Weichenstellungen für eine stabilitätsorientierte Beschäftigungspolitik - Die Beispiele Neuseeland, Österreich und USA

Die hohe Arbeitslosigkeit ist noch immer das gravierendste wirtschaftspolitische Problem der Industrieländer. Trotz positiver Konjunkturentwicklung halten sich die Arbeitslosenziffern, vorwiegend in Europa, hartnäckig auf hohem Niveau. Es scheint, als seien die Beschäftigung vom Wirtschaftswachstum abgekoppelt und das Ziel der Vollbeschäftigung in absehbarer Zeit kaum mehr erreichbar.

Bei näherer Betrachtung ergibt sich jedoch ein differenzierteres Bild. Zum einen hat die Arbeitslosigkeit in den einzelnen Industriestaaten eine sehr unterschiedliche Höhe, und zum anderen sind einige Länder dem Ziel der Vollbeschäftigung in den letzten Jahren sogar wieder näher gekommen. Im Rahmen des "Internationalen Beschäftigungs-Ranking 1996" konnten drei Länder identifiziert werden, die im Verlauf der achtziger und beginnenden neunziger Jahre offensichtlich erfolgreicher bei der Bekämpfung der Arbeitslosigkeit gewesen sind als andere: Neuseeland, Österreich und die USA.

Ziel des Projektes war es herauszufinden, welche wirtschaftspolitischen Weichenstellungen den beschäftigungspolitischen Erfolg in den drei genannten Ländern ermöglicht haben und inwieweit diese nationalen Beschäftigungskonzepte für andere Länder, vor allem für Deutschland, Vorbildcharakter haben können.

Die in dieser Studie betrachteten drei Länder unterscheiden sich in ihrer Ausgangslage und in ihrer Beschäftigungspolitik sehr deutlich. Am ehesten mit Deutschland vergleichbar ist noch Österreich. Dies gilt sowohl in bezug auf die sektorale Struktur der Wirtschaft als auch hinsichtlich der Grundzüge des politischen und sozialen Systems. Das Bemühen um einen gesellschaftlichen Konsens in wichtigen wirtschaftspolitischen Fragen und die entsprechend enge Zusammenarbeit zwischen der Politik und den gesellschaftlich relevanten Gruppen, namentlich den Tarifparteien, ist in Österreich eher noch ausgeprägter als in Deutschland. Dabei spielt auch eine Rolle, daß Österreich ein verhältnismäßig kleines Land ist. Lange Zeit hat der sogenannte Austro-Keynesianismus die Arbeitslosigkeit in engen Grenzen halten können. Inzwischen mehren sich aber die Probleme. Dies liegt zum einen am Beitritt Österreichs zur Europäischen Union und der zunehmenden Konkurrenz aus den wirtschaftlichen Reformländern in Osteuropa. Es liegt vor allem aber auch daran, daß ein Gutteil der österreichischen Erfolge auf dem Arbeitsmarkt nur dadurch erreicht wurde, daß insbesondere Langzeitarbeitslose in der Frühverrentung versteckt wurden, statt ihnen neue Arbeitsplätze zu verschaffen. In dieser Hinsicht ist man inzwischen auch in Österreich an Grenzen der Finanzierbarkeit gestoßen.

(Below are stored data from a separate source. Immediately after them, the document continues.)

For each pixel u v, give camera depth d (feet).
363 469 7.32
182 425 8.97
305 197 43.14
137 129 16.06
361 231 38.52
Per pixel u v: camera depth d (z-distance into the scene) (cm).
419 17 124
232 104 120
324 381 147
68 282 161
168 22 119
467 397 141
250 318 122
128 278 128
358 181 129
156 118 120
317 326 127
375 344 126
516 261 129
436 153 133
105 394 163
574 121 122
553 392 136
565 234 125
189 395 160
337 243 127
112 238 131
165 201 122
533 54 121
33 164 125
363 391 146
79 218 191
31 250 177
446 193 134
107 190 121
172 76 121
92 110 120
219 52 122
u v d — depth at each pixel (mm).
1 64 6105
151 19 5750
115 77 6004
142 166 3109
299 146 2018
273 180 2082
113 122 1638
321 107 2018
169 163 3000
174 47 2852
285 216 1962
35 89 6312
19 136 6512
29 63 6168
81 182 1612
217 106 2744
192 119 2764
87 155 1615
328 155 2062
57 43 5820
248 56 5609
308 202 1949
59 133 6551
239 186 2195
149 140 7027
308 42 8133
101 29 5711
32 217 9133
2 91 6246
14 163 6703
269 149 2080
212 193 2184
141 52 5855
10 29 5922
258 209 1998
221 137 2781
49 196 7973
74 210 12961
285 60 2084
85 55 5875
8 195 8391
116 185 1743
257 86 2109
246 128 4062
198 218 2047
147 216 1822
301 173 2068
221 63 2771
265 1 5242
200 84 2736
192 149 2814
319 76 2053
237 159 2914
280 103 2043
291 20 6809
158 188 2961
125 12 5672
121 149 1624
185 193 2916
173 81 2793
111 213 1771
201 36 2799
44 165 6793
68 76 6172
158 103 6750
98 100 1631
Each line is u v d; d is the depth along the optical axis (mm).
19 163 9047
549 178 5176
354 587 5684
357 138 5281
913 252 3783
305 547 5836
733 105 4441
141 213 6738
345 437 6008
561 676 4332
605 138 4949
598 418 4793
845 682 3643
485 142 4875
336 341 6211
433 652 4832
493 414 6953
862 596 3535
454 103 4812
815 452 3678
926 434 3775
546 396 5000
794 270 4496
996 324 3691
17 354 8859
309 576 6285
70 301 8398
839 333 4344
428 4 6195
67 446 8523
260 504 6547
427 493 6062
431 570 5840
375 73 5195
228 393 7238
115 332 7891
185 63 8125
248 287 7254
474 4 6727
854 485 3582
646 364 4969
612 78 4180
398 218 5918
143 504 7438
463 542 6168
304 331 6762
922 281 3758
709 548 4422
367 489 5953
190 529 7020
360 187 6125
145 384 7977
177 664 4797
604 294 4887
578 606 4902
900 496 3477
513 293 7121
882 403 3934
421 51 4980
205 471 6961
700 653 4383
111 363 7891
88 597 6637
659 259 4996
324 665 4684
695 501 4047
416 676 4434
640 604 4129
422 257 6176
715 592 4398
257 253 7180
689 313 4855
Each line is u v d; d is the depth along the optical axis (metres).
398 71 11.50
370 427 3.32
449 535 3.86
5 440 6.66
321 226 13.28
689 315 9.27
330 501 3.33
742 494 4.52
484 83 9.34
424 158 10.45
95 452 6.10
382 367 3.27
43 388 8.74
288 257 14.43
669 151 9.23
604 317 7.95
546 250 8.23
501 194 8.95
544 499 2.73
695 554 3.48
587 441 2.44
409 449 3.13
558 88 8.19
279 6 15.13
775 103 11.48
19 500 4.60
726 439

Das österreichische System scheint aber flexibel genug zu sein, um auf die neuen Herausforderungen reagieren zu können. Dies zeigt sich in der inzwischen vollzogenen Liberalisierung des Außenhandels und der Dienstleistungsmärkte, aber auch an den eingeleiteten Maßnahmen zur Konsolidierung des Staatshaushaltes. Unter dem Druck steigender Staatsdefizite hat Österreich die Kraft gefunden, ausgabenträchtige soziale Programme wie die Frühverrentung zurückzuführen und gleichzeitig die Unternehmenssteuern zu senken. In der Tarifpolitik hatte man trotz eines im Ansatz zentralistischen Systems schon immer vergleichsweise flexibel auf die Erfordernisse des Arbeitsmarktes reagiert. Diese Flexibilität ist noch erhöht worden, seitdem die österreichische Wirtschaft nicht mehr auf den Schutz protektionistischer Handelsschranken vertrauen kann. Ob all dies ausreichen wird, den künftigen Herausforderungen erfolgreich zu begegnen, ist offen. Zumindest ist man aber in Österreich darangegangen, die Weichen dafür zu stellen.

Ganz anders ist die Situation in Neuseeland. Dieses bis zu Beginn der 80er Jahre stark regulierte und protektionistisch agierende Land hat seit 1984 eine beispiellose Kehrtwendung hin zu marktwirtschaftlichen Prinzipien vollzogen. Auf nahezu allen wirtschaftspolitischen Handlungsfeldern wurden teilweise radikale Reformen vollzogen, die auch vor tiefen Einschnitten in soziale Besitzstände und einer nachhaltigen Liberalisierung der Arbeitsmärkte nicht haltmachten. Besonders bemerkenswert ist, daß sowohl eine deutliche Senkung der Unternehmenssteuern als auch eine Umkehrung der früher vorherrschenden Staatsdefizite in Überschüsse erreicht wurde. Die neuseeländische Reformpolitik zeigt deutlich, welche wirtschaftlichen Kräfte durch den konsequenten Übergang zu marktwirtschaftlichen Prinzipien freigesetzt werden können. Vergleicht man dies mit den eher buchhalterisch geprägten Diskussionen in Deutschland darüber, ob etwa eine Nettoentlastung der Wirtschaft im Rahmen der anstehenden Steuerreform finanzpolitisch verkraftbar sei, so wird der Unterschied im grundsätzlichen ökonomischen Denkansatz augenfällig.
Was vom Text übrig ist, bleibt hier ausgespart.